Я не ответил, а лишь отстранился от нее, вытащил спички из кармана и зажег шесть больших свечей, которые установил в различных углах склепа прошлой ночью. Ослепленная светом после полной темноты она не сразу определила природу того места, где находилась. Я наблюдал за ней, все еще завернутый в тяжелый плащ и в шляпе, которые так эффективно меня маскировали. Что за вид у нее был в этой обители разложения! Прекрасная, нежная, полная жизни, с сияющими бриллиантами под складками дорогого меха, который покрывал ее тело, и в темном капюшоне, откинутом назад, будто для того, чтобы усилить сверкание ее золотых волос.

Внезапно ее потрясла догадка о назначении мрачного дома, окружавшего ее, когда желтый свет от восковых свечей выхватил каменные ниши, изодранные покровы, ржавеющие доспехи, мрачные формы поеденных червями гробов, и с воплем ужаса она помчалась к тому месту, где я стоял неподвижно, как статуя в кольчуге, и, обхватив меня руками, стала цепляться, обезумев от страха.

«Уведите меня отсюда, уведите! – умоляла она, пряча лицо у меня на груди. – Это склеп, о Пресвятая Мадонна! Дом мертвецов! Быстрее, быстрее! Выведите меня отсюда, давайте уйдем домой, домой!»

Она резко замолчала, ее тревога возрастала от моего молчания. Она пристально посмотрела на меня дикими влажными глазами.

«Чезаре! Чезаре! Говорите! Что с вами? Зачем вы меня сюда притащили? Прикоснитесь ко мне, поцелуйте меня! Скажите хоть что-нибудь, только не молчите!»

И ее грудь судорожно поднялась – она рыдала от ужаса.

Я отстранил ее твердой рукой и заговорил размеренным тоном с долей презрения.

«О, я прошу вас! Это не место для истерической сцены. Посмотрите, где вы! Вы верно догадались: это склеп, ваш собственный мавзолей, дорогая леди! Если я не ошибаюсь, это место захоронения членов семьи Романи».

При этих словах ее рыдания прекратились, как будто замерзнув в горле, она уставилась на меня в безмолвном страхе и удивлении.

«Здесь, – продолжал я методичные рассуждения, – здесь лежат все великие предки семьи вашего мужа, герои и мученики прошлых дней. Здесь будет разлагаться и ваша благородная плоть. Здесь, – и мой голос стал глубже и решительнее, – здесь шесть месяцев назад ваш муж, Фабио Романи, был похоронен».

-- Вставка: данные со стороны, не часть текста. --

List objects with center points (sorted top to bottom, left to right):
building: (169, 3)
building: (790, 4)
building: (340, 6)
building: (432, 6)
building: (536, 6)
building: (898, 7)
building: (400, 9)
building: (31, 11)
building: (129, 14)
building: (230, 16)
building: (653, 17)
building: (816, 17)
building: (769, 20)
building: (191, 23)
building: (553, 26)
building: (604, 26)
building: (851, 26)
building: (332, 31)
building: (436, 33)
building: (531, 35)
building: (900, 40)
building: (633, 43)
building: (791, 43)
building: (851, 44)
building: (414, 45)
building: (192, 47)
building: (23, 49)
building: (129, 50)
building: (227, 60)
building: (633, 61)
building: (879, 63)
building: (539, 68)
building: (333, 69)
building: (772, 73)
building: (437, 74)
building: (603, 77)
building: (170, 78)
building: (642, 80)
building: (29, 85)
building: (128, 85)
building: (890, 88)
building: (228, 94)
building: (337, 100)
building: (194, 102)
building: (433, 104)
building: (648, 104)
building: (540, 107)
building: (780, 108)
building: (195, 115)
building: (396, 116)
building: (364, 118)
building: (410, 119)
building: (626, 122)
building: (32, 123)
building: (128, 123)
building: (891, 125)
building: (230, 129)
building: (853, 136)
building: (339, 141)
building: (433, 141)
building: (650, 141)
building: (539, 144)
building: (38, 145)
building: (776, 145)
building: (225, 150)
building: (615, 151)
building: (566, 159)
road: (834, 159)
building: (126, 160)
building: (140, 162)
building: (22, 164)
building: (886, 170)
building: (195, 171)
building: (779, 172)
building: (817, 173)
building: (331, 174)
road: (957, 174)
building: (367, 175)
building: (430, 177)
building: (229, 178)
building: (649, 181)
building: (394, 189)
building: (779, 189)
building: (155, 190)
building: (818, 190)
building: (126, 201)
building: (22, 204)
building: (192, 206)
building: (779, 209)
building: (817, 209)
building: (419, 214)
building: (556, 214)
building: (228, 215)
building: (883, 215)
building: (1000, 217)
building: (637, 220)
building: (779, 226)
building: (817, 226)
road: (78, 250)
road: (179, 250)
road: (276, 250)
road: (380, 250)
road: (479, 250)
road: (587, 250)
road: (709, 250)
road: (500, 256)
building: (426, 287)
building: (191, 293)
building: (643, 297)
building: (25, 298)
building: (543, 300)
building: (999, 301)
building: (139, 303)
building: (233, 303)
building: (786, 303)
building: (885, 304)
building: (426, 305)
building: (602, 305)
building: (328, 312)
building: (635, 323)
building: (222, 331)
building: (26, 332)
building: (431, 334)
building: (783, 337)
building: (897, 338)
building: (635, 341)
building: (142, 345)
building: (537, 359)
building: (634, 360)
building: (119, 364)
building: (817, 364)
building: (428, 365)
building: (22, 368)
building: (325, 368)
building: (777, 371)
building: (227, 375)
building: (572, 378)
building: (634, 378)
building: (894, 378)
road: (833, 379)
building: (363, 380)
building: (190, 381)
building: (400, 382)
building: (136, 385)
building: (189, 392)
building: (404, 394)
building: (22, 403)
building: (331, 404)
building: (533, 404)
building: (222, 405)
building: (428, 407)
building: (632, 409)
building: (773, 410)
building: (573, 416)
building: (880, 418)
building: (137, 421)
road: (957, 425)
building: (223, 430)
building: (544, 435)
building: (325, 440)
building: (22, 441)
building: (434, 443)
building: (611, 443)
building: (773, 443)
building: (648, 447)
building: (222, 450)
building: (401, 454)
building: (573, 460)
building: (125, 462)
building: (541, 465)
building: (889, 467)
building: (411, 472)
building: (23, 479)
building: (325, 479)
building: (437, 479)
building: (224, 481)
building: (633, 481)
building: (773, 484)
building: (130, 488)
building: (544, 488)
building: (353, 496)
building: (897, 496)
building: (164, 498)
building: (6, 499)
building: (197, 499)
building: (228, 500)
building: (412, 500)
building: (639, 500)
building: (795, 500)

Она не проронила ни звука, а только смотрела на меня, как некая прекрасная языческая богиня, превращенная в камень Фуриями. Высказав это, я замолчал, глядя на произведенный этими словами эффект, поскольку я желал мучений каждого фибра ее души. Наконец ее пересохшие губы двинулись, и ее голос прозвучал хрипло и невнятно:

«Вы, должно быть, сумасшедший!» – сказала она с придушенной злобой и ужасом.

Затем, видя, что я все еще не двигался, она подошла и взяла меня за руку одновременно и повелительно, и умоляюще. Я ей не сопротивлялся.

«Пойдемте, – просила она, – уйдемте прочь отсюда наконец! – и она огляделась вокруг, задрожав. – Давайте покинем это ужасное место, а что касается драгоценностей, если вы храните их тут, то пусть они здесь и остаются – я их ни за что не надену! Идемте».